Saturday, July 09, 2005

Essay: Walkabout


Walkabout (1971)
Directed by Nicolas Roeg

"Symbols and Trophies of the West"
by Cullen Gallagher

Nicolas Roeg opens his film Walkabout (1971) with a father doing field research in the Australian outback, with his son playing with toy cars and guns, and his daughter preparing a picnic. The father seemingly goes mad and begins shooting at his children before setting fire to the car and shooting himself. The children, sans parents and sufficient food, are left to wander the outback alone. While this is certainly a surreal way to open a movie, it can be analyzed in a very symbolic way, which ties it in well with the rest of the movie. If we dehumanize and objectify the father, making him an object, like the gun in his hand, or the car that he drives, his absence from the children’s lives takes on the significance of other Western signs absent from the majority of the movie.

On a broad symbolic level, the sudden change of character for the father can be seen as a mechanic malfunction, something akin to a car dying or a gun jamming. In essence, the opening scene symbolizes the backfiring of Western civilization and introduces the idea of societal discontentedness. The opening picnic then is a collection of Western comforts, things that have been given value and deemed necessity: bottled lemonade (not even water), a packed lunch, a blanket to spread the food on, a vehicle to travel with, a gun for protection – from what it is unclear, as there is nothing dangerous in these surrounds lest each other and their own inability to survive with luxuries.

Therefore the disrobing of Western civilization, so to speak, is necessary is in film’s narrative for the son and daughter to leave behind in order that they become, superficially, on the level of the aborigine they are to encounter. In opposition of such films as The Gods Must Be Crazy (1980) (where a !Kung tribe is thrown for a loop when they mistake a Coca-Cola bottle as a present from the gods), it is not “the uncivilized man” that cannot make sense of “the civilized world” but vice versa: the “civilized” man is stripped of all that is familiar to him and he must adapt quickly to survival on his own.

Roeg also uses dialectics to compare the landscapes of the two different words: modern city life and the outback. Roeg begins the film with a shot of an apartment building near the sea. It is a picturesque shot, one that explains the place of nature in modern times: a scenic view from a window. The framing of the shot is important, however: the edge of the apartment building is flush alongside the right edge of the screen, occupying only a quarter of the screen. The remaining seventy-five percent of the screen is the ocean, which collides into and off of the left-hand side of the screen.

This shot is juxtaposed with a tracking shot that begins in a similar fashion to the previously discusses shot. A concrete wall begins on the left side of the screen, taking the place of the sea; frame right, the remaining quarter of the frame is an open shot of desert. The camera dollys right, exchanging the wall for a glimpse of the father in his car, doing research.

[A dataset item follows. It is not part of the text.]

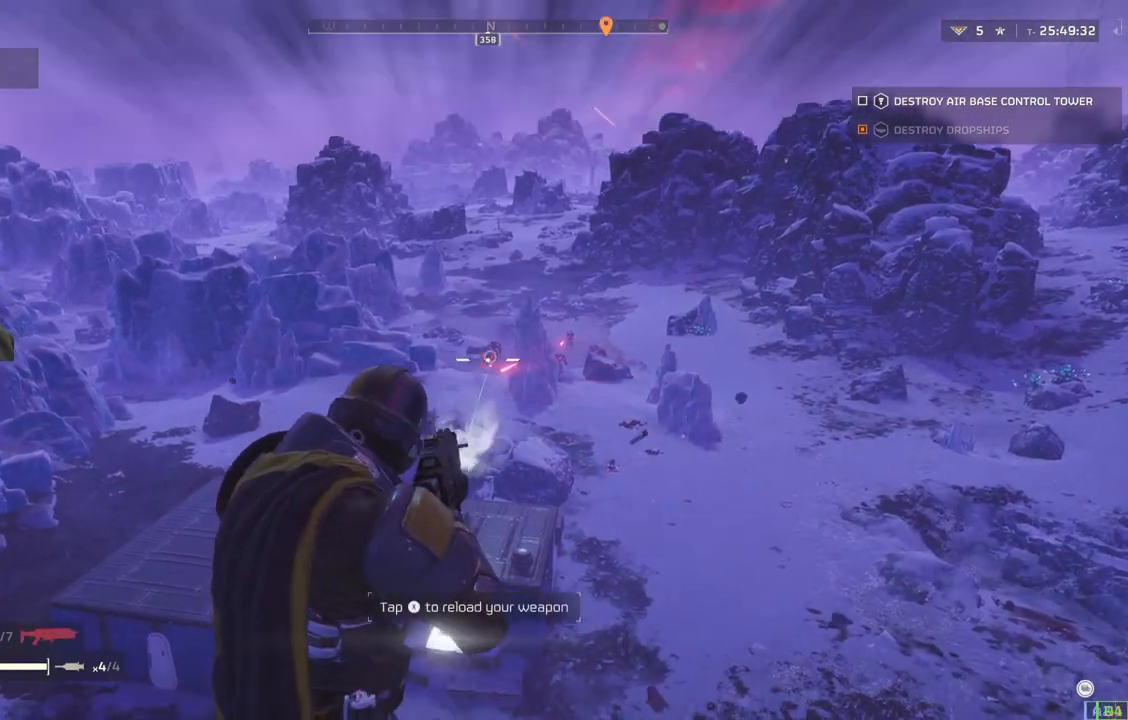
{"buttons": [], "left_stick": "center", "events": [[333, "L2", "up"]]}
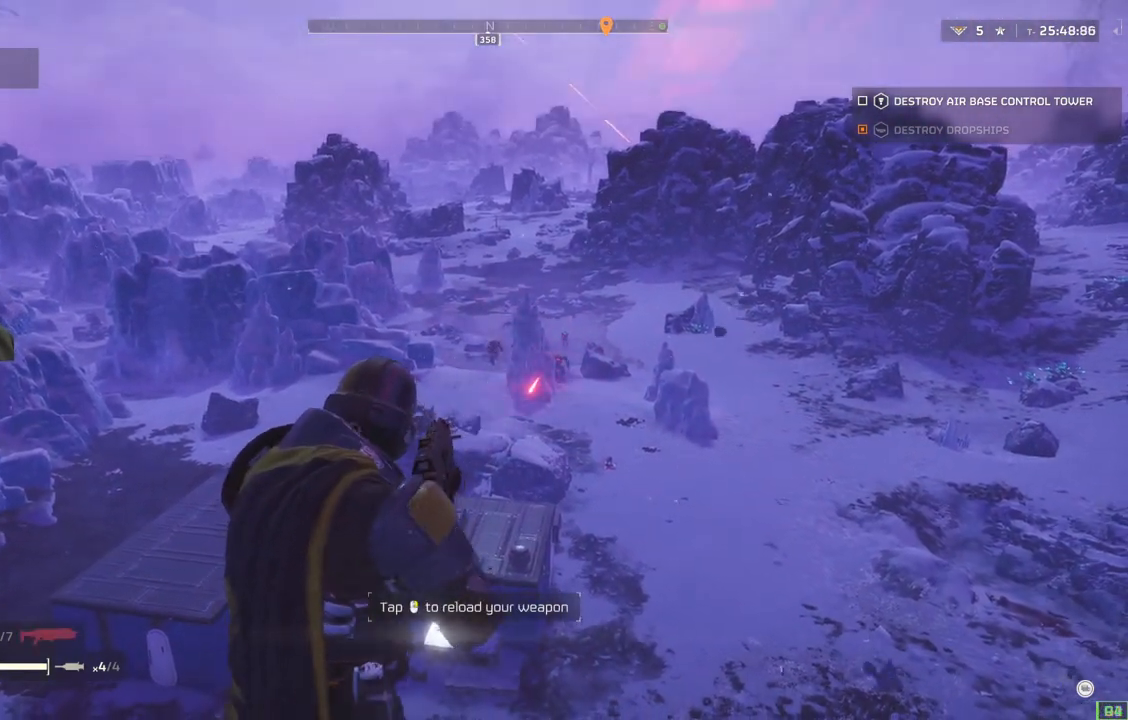
{"buttons": [], "left_stick": "center", "events": []}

These two shots are important because of their visual similarities and their implications, which are very ironic. The portrait of modernity is distinguished by the presence of the sea, and the outback is introduced through a barren wall, seemingly pointless and lost in the terrain. But these characteristics are important, however. The sea is very tame next to the apartment building, it is not ferocious or wild; it appears as though it were a painting. One can imagine the inhabitants looking out their window the way they would look in the mirror or at an open closet. Contrarily, the wall is out of place in the outback, abandoned and solitary, much like the children feel at first. The two shots, then, summarize the typical interaction of the two worlds: they co-exist in such close proximity, yet they are separate and segregated.

Roeg embraces these incongruous neighbors; he destabilizes their isolation by presenting them together, in their greater contexts. Marshall McLuhan, in the book The Medium is the Massage (visualized by Quentin Fiore), addresses this notion of isolation as having vanished in contemporary society. Technology perpetuates knowledge. Print, paint and photography have plasticized knowledge, making it traversable, and the idea of truth can no longer seen as two sided: the “other” side of the story has given way to a whole circle of new truths, all equally viable (68-69). “Survival is not possible if one approaches his environment, the social drama, with a fixed, unchangeable point of view – the witless repetitive response to the unperceived” (10).

The environment McLuhan speaks of can be compared to the opening juxtapositions (and subsequent ones) in Walkabout. The dolly shot of the desert that begins with the wall on the left of the screen, and the small portion on the right with the desert. The camera tracks to the right, exchanging the wall for a larger view of the desert. These perspectives are changing, and these images (that represent places, ideas, people) are not static and separate – they form a greater whole, and they must be placed in a constantly evolving perspective. To quote Marshall McLuhan once more:

Our time is a time for crossing barriers, for erasing old categories – for probing around. When two seemingly disparate elements are imaginatively poised, put in apposition in new and unique ways, startling discoveries often result. (McLuhan and Fiore 10)

Works Cited
McLuhan, Marshall and Quentin Fiore. The Medium is the Massage. New York, London and Toronto: Bantam Books, 1967.